Senin, 23 Maret 2009

SEBUAH KETULUSAN

Oleh: Ira Puspitasari, Penerjemah Buku Mengenal Teori-Teori Politik, & Ilmu Politik
Hujan sangat deras di luar, sang ibu dengan wajah penuh harap menatap serius ke arah hujan sambil menyusui anaknya di dada kirinya. Pikirannya menerawang pada keadaan lelaki yang dicintainya di luar sana yang sedang berjualan gorengan. Apakah dia mendapat tempat teduh..apa ada yang membeli jualannya saat hujan begini..
Di bawah jembatan, lelaki itu sedang semangat menggoreng dengan banyaknya. Berpikir hujan-hujan begini orang biasanya senang makan yang hangat-hangat. Tidak lama sebuah mobil panther hitam berhenti. Dari dalam tampak padat dan ramai dengan anak-anak, dan orang tua. Keluarga besar rupanya, pikir Marno. Terdengar saut-sautan dari dalam mobil, saat kaca mobil terbuka.
“Pa, aku pisang goreng!’ saut anak kecil dari bangku bagian belakang.
“Aku bakwan om” saut yang lainnya.
“Borong aja pasemuanya biar kebagian” saut seorang ibu dari bangku tengah.

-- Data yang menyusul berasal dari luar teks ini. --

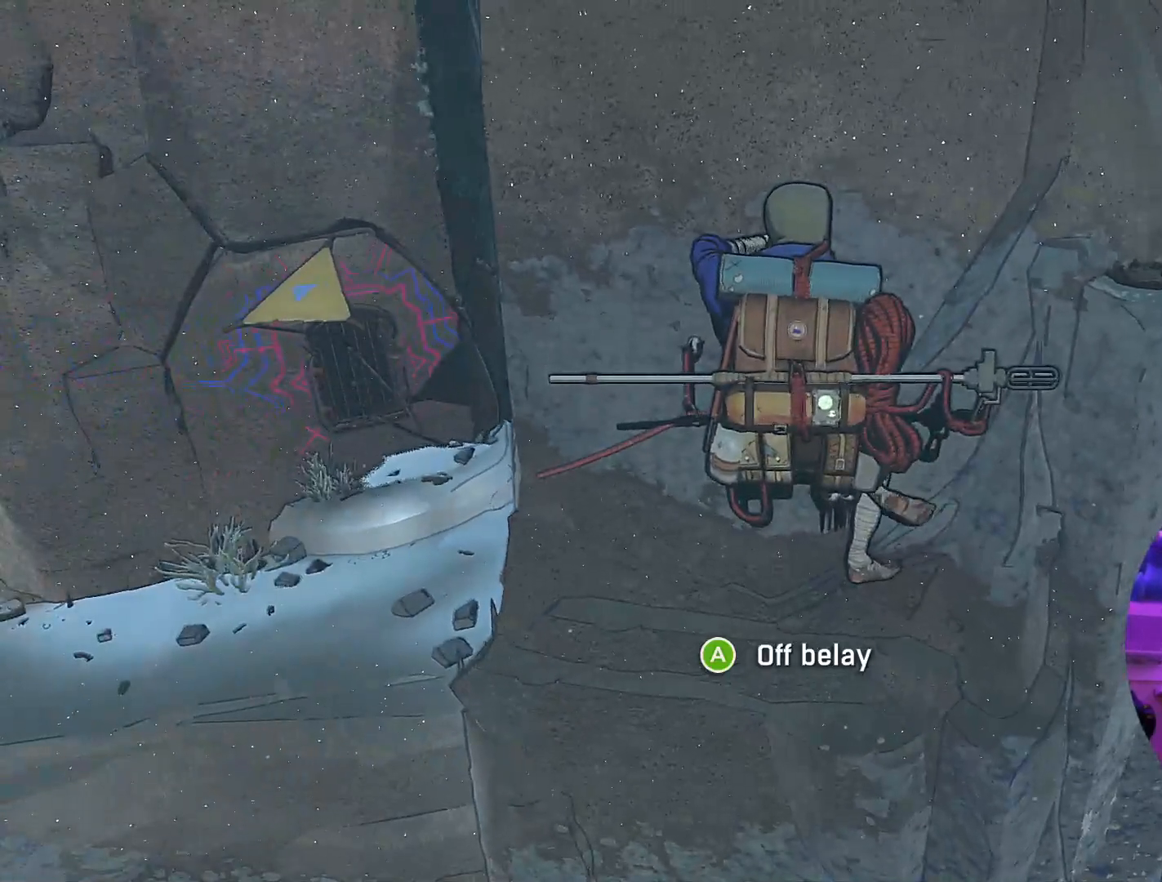
{"buttons": ["R1"], "left_stick": "center", "right_stick": "center", "events": [[183, "R1", "down"]]}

Dengan semangat Marno mulai melayani pelanggannya. Selesai itu Marno mulai menggoreng lagi untuk pelanggan berikutnya. Tapi rupanya keberuntungan tidak selalu datang berturut-turut, gorengan yang sudah dibuatnya belum juga laku terjual. Sudah tengah hari dan hujan pun sudah reda, Marno memutuskan untuk pulang ke rumah dulu.
Di rumah, Wati yang sedang melamun memikirkan suaminya di luar sana, lalu dia menatap putrinya yang sedang menyusu dan sambil terlelap tidur. Beruntung dia telah memiliki putri cantik dan laki-laki yang dengan sekuat tenaga selalu berusaha membuatnya bahagia dengan segala keterbatasan yang ada.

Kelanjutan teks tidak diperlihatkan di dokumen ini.